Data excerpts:
● ● ● ●
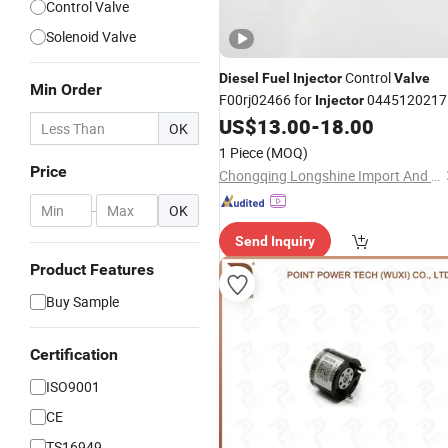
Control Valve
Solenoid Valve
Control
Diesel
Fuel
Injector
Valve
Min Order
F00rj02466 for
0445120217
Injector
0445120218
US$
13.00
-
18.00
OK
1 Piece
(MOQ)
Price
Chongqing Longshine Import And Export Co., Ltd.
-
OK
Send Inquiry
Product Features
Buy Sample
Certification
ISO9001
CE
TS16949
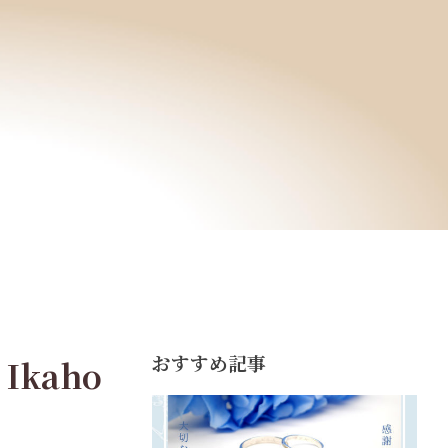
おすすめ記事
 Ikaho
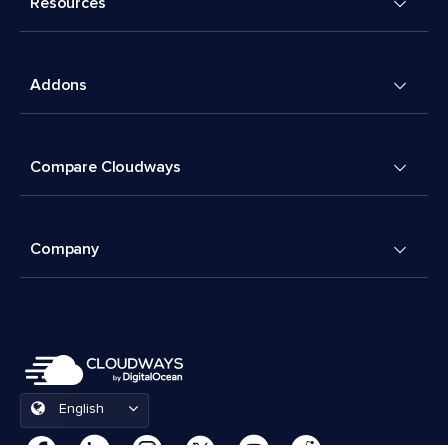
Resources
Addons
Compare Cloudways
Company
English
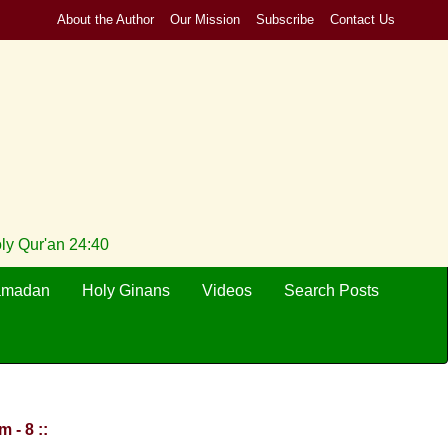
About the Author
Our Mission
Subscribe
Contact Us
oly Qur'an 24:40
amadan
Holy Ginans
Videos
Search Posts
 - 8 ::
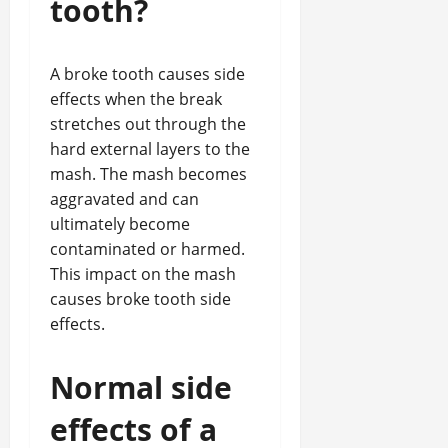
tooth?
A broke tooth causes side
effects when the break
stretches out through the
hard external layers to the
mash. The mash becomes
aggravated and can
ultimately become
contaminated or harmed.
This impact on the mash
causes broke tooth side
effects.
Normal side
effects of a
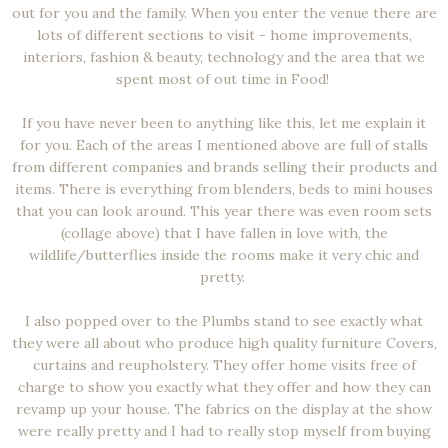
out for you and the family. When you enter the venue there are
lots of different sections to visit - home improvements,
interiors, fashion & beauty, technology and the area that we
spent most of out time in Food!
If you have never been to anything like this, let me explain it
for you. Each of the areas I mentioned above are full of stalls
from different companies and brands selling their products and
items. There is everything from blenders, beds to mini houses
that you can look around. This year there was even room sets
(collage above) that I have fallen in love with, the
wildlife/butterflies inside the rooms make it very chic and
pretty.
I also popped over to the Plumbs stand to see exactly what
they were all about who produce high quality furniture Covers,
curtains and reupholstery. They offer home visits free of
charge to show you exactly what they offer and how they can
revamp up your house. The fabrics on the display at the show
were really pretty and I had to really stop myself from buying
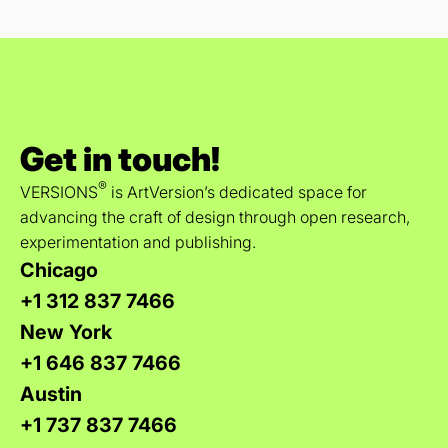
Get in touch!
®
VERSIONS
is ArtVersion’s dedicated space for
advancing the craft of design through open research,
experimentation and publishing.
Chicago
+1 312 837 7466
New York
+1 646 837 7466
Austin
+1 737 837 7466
● ● ● ●
EXERCISE PROMPT: Counting the line with "hard external layers to the" and the last line of the data above, transcribe those two lines and every line between them exactly, without the pictures.

TASK ANSWER:
hard external layers to the
mash. The mash becomes
aggravated and can
ultimately become
contaminated or harmed.
This impact on the mash
causes broke tooth side
effects.
Normal side
effects of a
out for you and the family. When you enter the venue there are
lots of different sections to visit - home improvements,
interiors, fashion & beauty, technology and the area that we
spent most of out time in Food!
If you have never been to anything like this, let me explain it
for you. Each of the areas I mentioned above are full of stalls
from different companies and brands selling their products and
items. There is everything from blenders, beds to mini houses
that you can look around. This year there was even room sets
(collage above) that I have fallen in love with, the
wildlife/butterflies inside the rooms make it very chic and
pretty.
I also popped over to the Plumbs stand to see exactly what
they were all about who produce high quality furniture Covers,
curtains and reupholstery. They offer home visits free of
charge to show you exactly what they offer and how they can
revamp up your house. The fabrics on the display at the show
were really pretty and I had to really stop myself from buying
Get in touch!
®
VERSIONS
is ArtVersion’s dedicated space for
advancing the craft of design through open research,
experimentation and publishing.
Chicago
+1 312 837 7466
New York
+1 646 837 7466
Austin
+1 737 837 7466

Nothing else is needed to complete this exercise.